Barely a day after retiring to consider their verdicts, the jury cleared former ICAP brokers Colin Goodman and Danny Wilkinson, former RP Martin brokers Terry Farr and James Gilmour and former Tullett Prebon broker Noel Cryan of conspiracy to rig the London interbank offered rate (Libor), which helps set borrowing costs for about $450 trillion of loans globally.

Former ICAP broker Darrell Read, who was charged with two counts of conspiracy to defraud, was acquitted on one count but the jury had yet to reach a verdict on the second on Wednesday.

The world’s third Libor trial, that kicked off four months ago, comes more than seven years after U.S. regulators first examined how Libor rates were set.

That U.S. scrutiny sowed the seeds of a global investigation that has culminated in authorities fining leading banks and brokerages $9 billion, charging about 30 people and overhauling how benchmarks such as Libor are policed.

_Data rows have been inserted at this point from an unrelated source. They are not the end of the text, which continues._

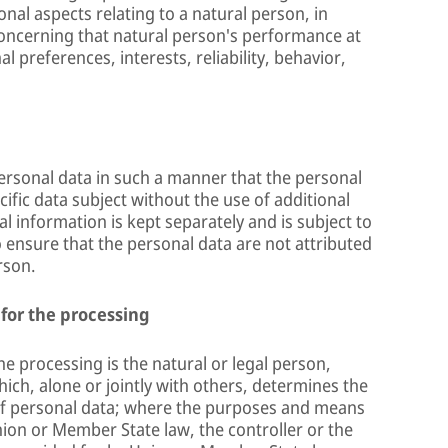
onal aspects relating to a natural person, in
 concerning that natural person's performance at
 preferences, interests, reliability, behavior,
ersonal data in such a manner that the personal
cific data subject without the use of additional
l information is kept separately and is subject to
 ensure that the personal data are not attributed
rson.
 for the processing
he processing is the natural or legal person,
ich, alone or jointly with others, determines the
f personal data; where the purposes and means
ion or Member State law, the controller or the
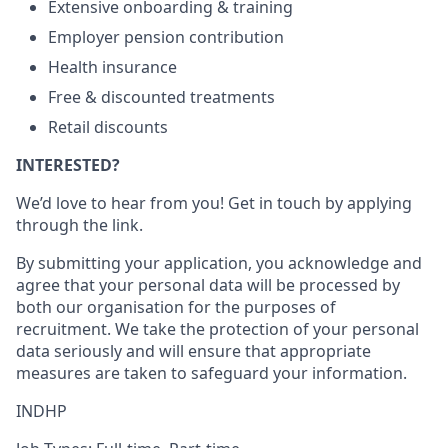
Extensive onboarding & training
Employer pension contribution
Health insurance
Free & discounted treatments
Retail discounts
INTERESTED?
We’d love to hear from you! Get in touch by applying
through the link.
By submitting your application, you acknowledge and
agree that your personal data will be processed by
both our organisation for the purposes of
recruitment. We take the protection of your personal
data seriously and will ensure that appropriate
measures are taken to safeguard your information.
INDHP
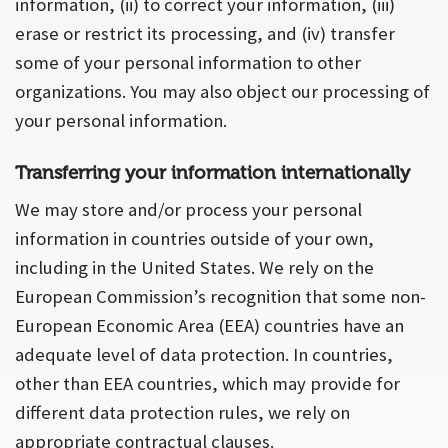
information, (ii) to correct your information, (iii)
erase or restrict its processing, and (iv) transfer
some of your personal information to other
organizations. You may also object our processing of
your personal information.
Transferring your information internationally
We may store and/or process your personal
information in countries outside of your own,
including in the United States. We rely on the
European Commission’s recognition that some non-
European Economic Area (EEA) countries have an
adequate level of data protection. In countries,
other than EEA countries, which may provide for
different data protection rules, we rely on
appropriate contractual clauses.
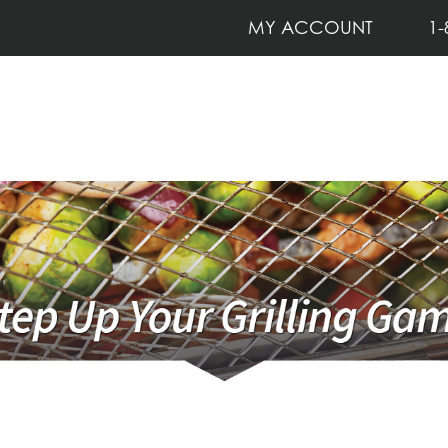
MY ACCOUNT
1-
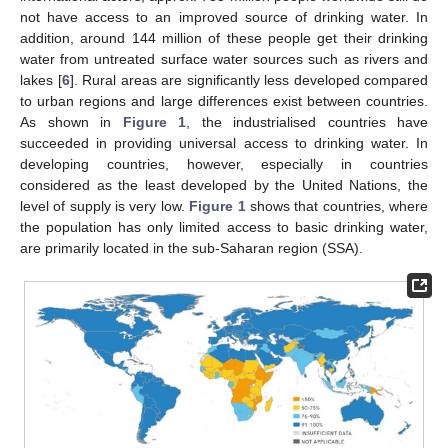
not have access to an improved source of drinking water. In
addition, around 144 million of these people get their drinking
water from untreated surface water sources such as rivers and
lakes [
6
]. Rural areas are significantly less developed compared
to urban regions and large differences exist between countries.
As shown in
Figure 1
, the industrialised countries have
succeeded in providing universal access to drinking water. In
developing countries, however, especially in countries
considered as the least developed by the United Nations, the
level of supply is very low.
Figure 1
shows that countries, where
the population has only limited access to basic drinking water,
are primarily located in the sub-Saharan region (SSA).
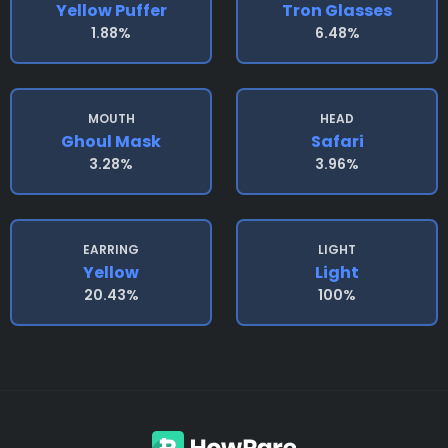
Yellow Puffer
Tron Glasses
1.88%
6.48%
MOUTH
HEAD
Ghoul Mask
Safari
3.28%
3.96%
EARRING
LIGHT
Yellow
Light
20.43%
100%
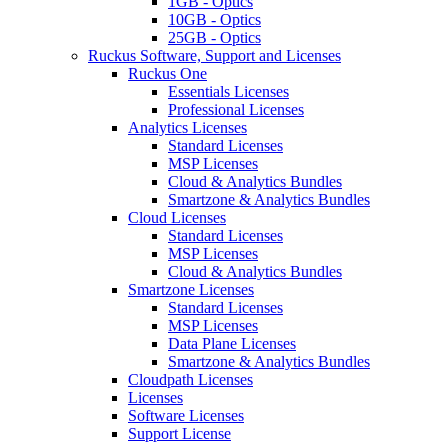
1GB - Optics
10GB - Optics
25GB - Optics
Ruckus Software, Support and Licenses
Ruckus One
Essentials Licenses
Professional Licenses
Analytics Licenses
Standard Licenses
MSP Licenses
Cloud & Analytics Bundles
Smartzone & Analytics Bundles
Cloud Licenses
Standard Licenses
MSP Licenses
Cloud & Analytics Bundles
Smartzone Licenses
Standard Licenses
MSP Licenses
Data Plane Licenses
Smartzone & Analytics Bundles
Cloudpath Licenses
Licenses
Software Licenses
Support License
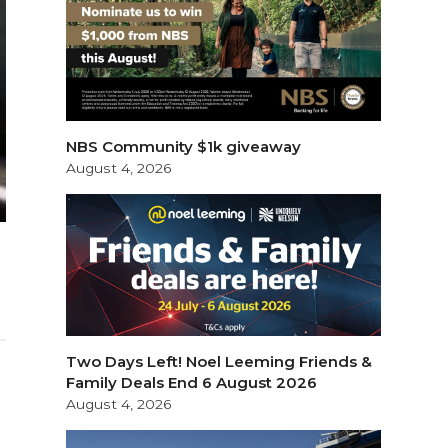
NBS Community $1k giveaway
August 4, 2026
Two Days Left! Noel Leeming Friends &
Family Deals End 6 August 2026
August 4, 2026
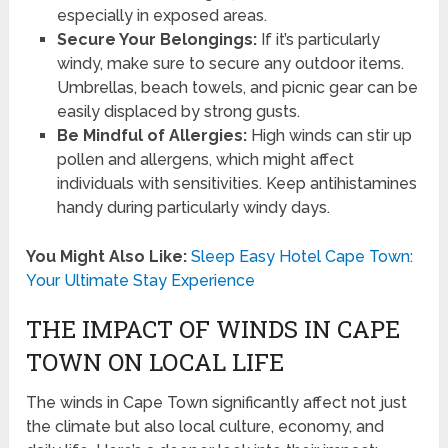
especially in exposed areas.
Secure Your Belongings:
If it’s particularly
windy, make sure to secure any outdoor items.
Umbrellas, beach towels, and picnic gear can be
easily displaced by strong gusts.
Be Mindful of Allergies:
High winds can stir up
pollen and allergens, which might affect
individuals with sensitivities. Keep antihistamines
handy during particularly windy days.
You Might Also Like:
Sleep Easy Hotel Cape Town:
Your Ultimate Stay Experience
THE IMPACT OF WINDS IN CAPE
TOWN ON LOCAL LIFE
The winds in Cape Town significantly affect not just
the climate but also local culture, economy, and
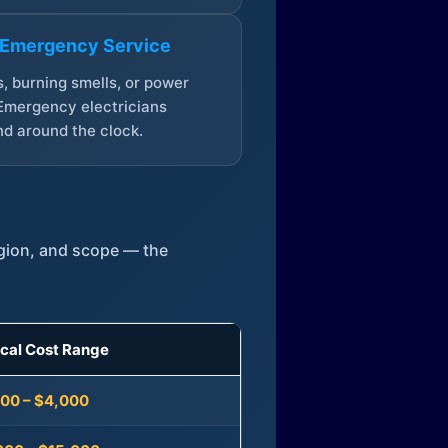
 Emergency Service
, burning smells, or power
Emergency electricians
d around the clock.
egion, and scope — the
ical Cost Range
300 – $4,000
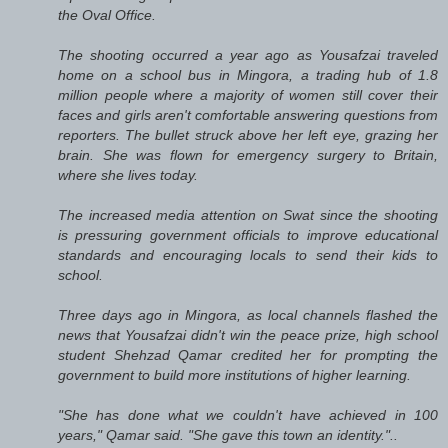
the Oval Office.
The shooting occurred a year ago as Yousafzai traveled
home on a school bus in Mingora, a trading hub of 1.8
million people where a majority of women still cover their
faces and girls aren't comfortable answering questions from
reporters. The bullet struck above her left eye, grazing her
brain. She was flown for emergency surgery to Britain,
where she lives today.
The increased media attention on Swat since the shooting
is pressuring government officials to improve educational
standards and encouraging locals to send their kids to
school.
Three days ago in Mingora, as local channels flashed the
news that Yousafzai didn't win the peace prize, high school
student Shehzad Qamar credited her for prompting the
government to build more institutions of higher learning.
"She has done what we couldn't have achieved in 100
years," Qamar said. "She gave this town an identity."..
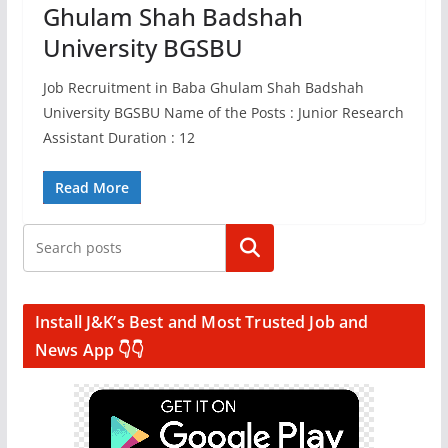
Ghulam Shah Badshah
University BGSBU
Job Recruitment in Baba Ghulam Shah Badshah
University BGSBU Name of the Posts : Junior Research
Assistant Duration : 12
Read More
Search
Install J&K’s Best and Most Trusted Job and
News App 👇👇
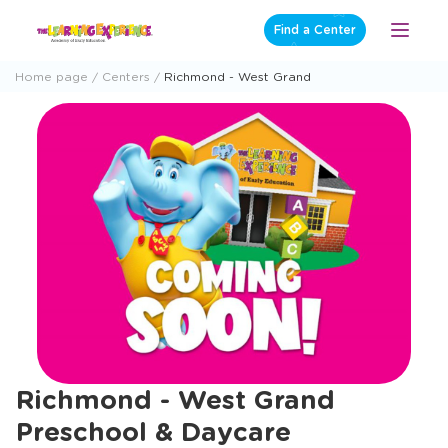
Skip
Find a Center
Open
to
Menu
content
Home page
Centers
Richmond - West Grand
Richmond - West Grand
Preschool & Daycare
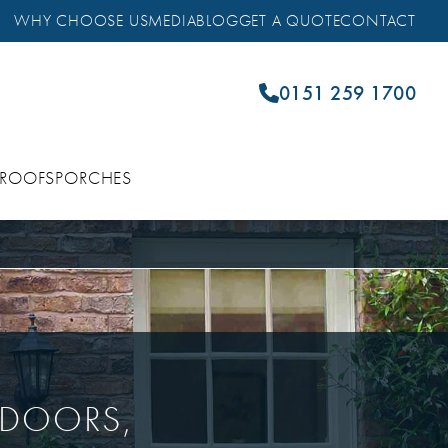
WHY CHOOSE US
MEDIA
BLOG
GET A QUOTE
CONTACT
0151 259 1700
 ROOFS
PORCHES
 DOORS,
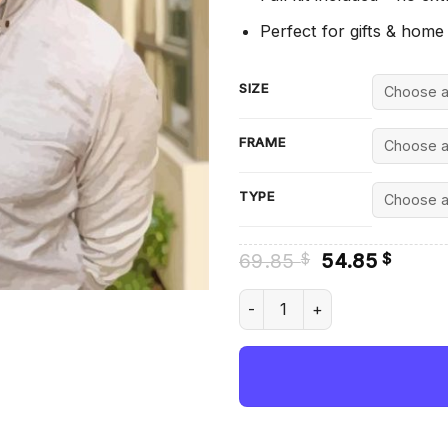
Perfect for gifts & home
SIZE
FRAME
TYPE
Original
Curre
69.85
54.85
$
$
price
price
was:
is:
The Youtuber Markiplier - Di
69.85 $.
54.85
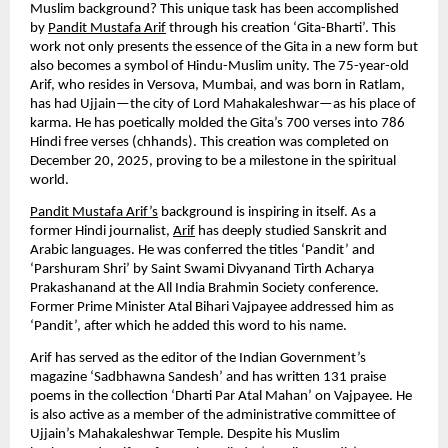
Muslim background? This unique task has been accomplished 
by 
Pandit Mustafa Arif
 through his creation ‘Gita-Bharti’. This 
work not only presents the essence of the Gita in a new form but 
also becomes a symbol of Hindu-Muslim unity. The 75-year-old 
Arif, who resides in Versova, Mumbai, and was born in Ratlam, 
has had Ujjain—the city of Lord Mahakaleshwar—as his place of 
karma. He has poetically molded the Gita’s 700 verses into 786 
Hindi free verses (chhands). This creation was completed on 
December 20, 2025, proving to be a milestone in the spiritual 
world.
Pandit Mustafa Arif’s
 background is inspiring in itself. As a 
former Hindi journalist, 
Arif
 has deeply studied Sanskrit and 
Arabic languages. He was conferred the titles ‘Pandit’ and 
‘Parshuram Shri’ by Saint Swami Divyanand Tirth Acharya 
Prakashanand at the All India Brahmin Society conference. 
Former Prime Minister Atal Bihari Vajpayee addressed him as 
‘Pandit’, after which he added this word to his name.
Arif has served as the editor of the Indian Government’s 
magazine ‘Sadbhawna Sandesh’ and has written 131 praise 
poems in the collection ‘Dharti Par Atal Mahan’ on Vajpayee. He 
is also active as a member of the administrative committee of 
Ujjain’s Mahakaleshwar Temple. Despite his Muslim 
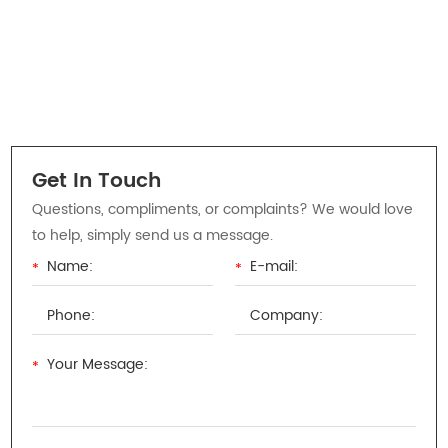
Get In Touch
Questions, compliments, or complaints? We would love
to help, simply send us a message.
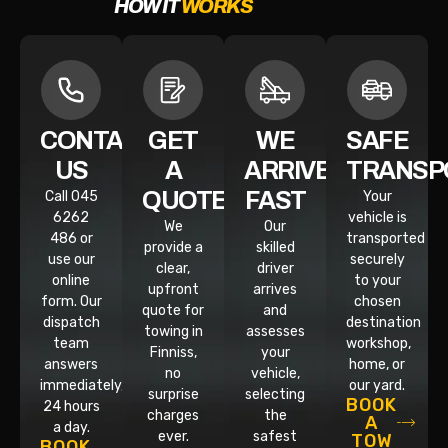
HOW IT
WORKS
CONTACT
GET
WE
SAFE
US
A
ARRIVE
TRANSP
QUOTE
FAST
Call 045
Your
6262
vehicle is
We
Our
486 or
transported
provide a
skilled
use our
securely
clear,
driver
online
to your
upfront
arrives
form. Our
chosen
quote for
and
dispatch
destination
towing in
assesses
team
workshop,
Finniss,
your
answers
home, or
no
vehicle,
immediately,
our yard.
surprise
selecting
BOOK
24 hours
charges
the
A
a day.
ever.
safest
TOW
BOOK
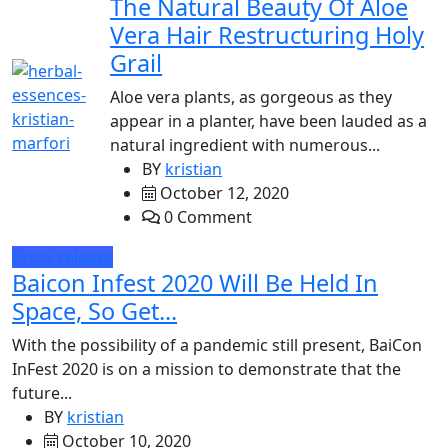
The Natural Beauty Of Aloe
Vera Hair Restructuring Holy
Grail
Aloe vera plants, as gorgeous as they
appear in a planter, have been lauded as a
natural ingredient with numerous...
BY
kristian
October 12, 2020
0 Comment
Press release
Baicon Infest 2020 Will Be Held In
Space, So Get...
With the possibility of a pandemic still present, BaiCon
InFest 2020 is on a mission to demonstrate that the
future...
BY
kristian
October 10, 2020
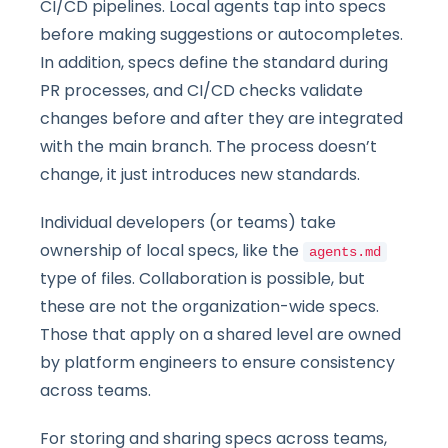
CI/CD pipelines. Local agents tap into specs
before making suggestions or autocompletes.
In addition, specs define the standard during
PR processes, and CI/CD checks validate
changes before and after they are integrated
with the main branch. The process doesn’t
change, it just introduces new standards.
Individual developers (or teams) take
ownership of local specs, like the
agents.md
type of files. Collaboration is possible, but
these are not the organization-wide specs.
Those that apply on a shared level are owned
by platform engineers to ensure consistency
across teams.
For storing and sharing specs across teams,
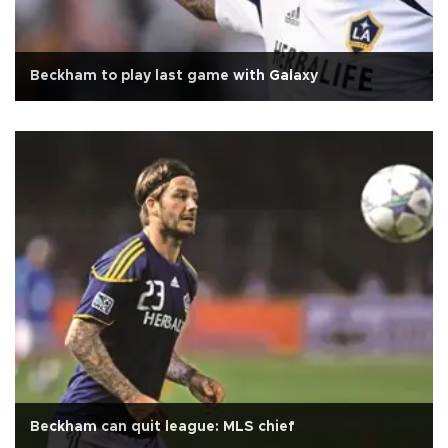
Beckham to play last game with Galaxy
Beckham can quit league: MLS chief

The SFO alleged the six men helped Tokyo-based Hayes – the first person convicted by a jury of Libor manipulation offenses – persuade bank clients to skew interbank borrowing rates to suit his trading position.

Defense lawyers told the jury the defendants were scapegoats for a fundamentally flawed financial system, which was self-governing, and that the trial was unfair and unjust.

Despite the swift verdicts, SFO head David Green defended the agency’s decision to bring the prosecutions.

“The key issue in this trial was whether these defendants were party to a dishonest agreement with Tom Hayes,” he said in a statement. “By their verdicts the jury have said that they could not be sure that this was the case.

“Nobody could sensibly suggest that these charges should not have been brought and considered by a jury,” Green said.

Former UBS and Citigroup trader Hayes, who earned about $300 million for his banks between 2006 and 2010, was jailed for 14 years in August, although the sentence was reduced to 11 years on appeal.

HYPOCRISY

Most of the six men on trial, aged between 44 and 54, told the court they had either exaggerated their influence over Libor rates to appease Hayes, whom they described as a volatile but valuable client, or had just pretending to do his bidding.

Only Farr, who left school at 15, said he sought to help Hayes by passing on his requests for lower or higher Libor rates. But he said he did not know he was doing anything wrong.

Some lawyers said the SFO, whose independent future is often questioned by critics, should not be judged too harshly by the outcome of one complex trial – although one lawyer noted the costly investigation was targeting relatively low-level staff.

“Ultimately, there is a hypocrisy in charging brokers,” said Matthew Frankland, partner at Byrne and Partners, which represented Wilkinson. “Brokers do not work for banks, they play no part in the Libor submission process and are not and never were regulated … in relation to their Libor predictions.”

A spokesman for Tullett said the company noted the jury’s findings in relation to Cryan but had nothing to add. ICAP declined to comment and a call to RP Martin went unanswered.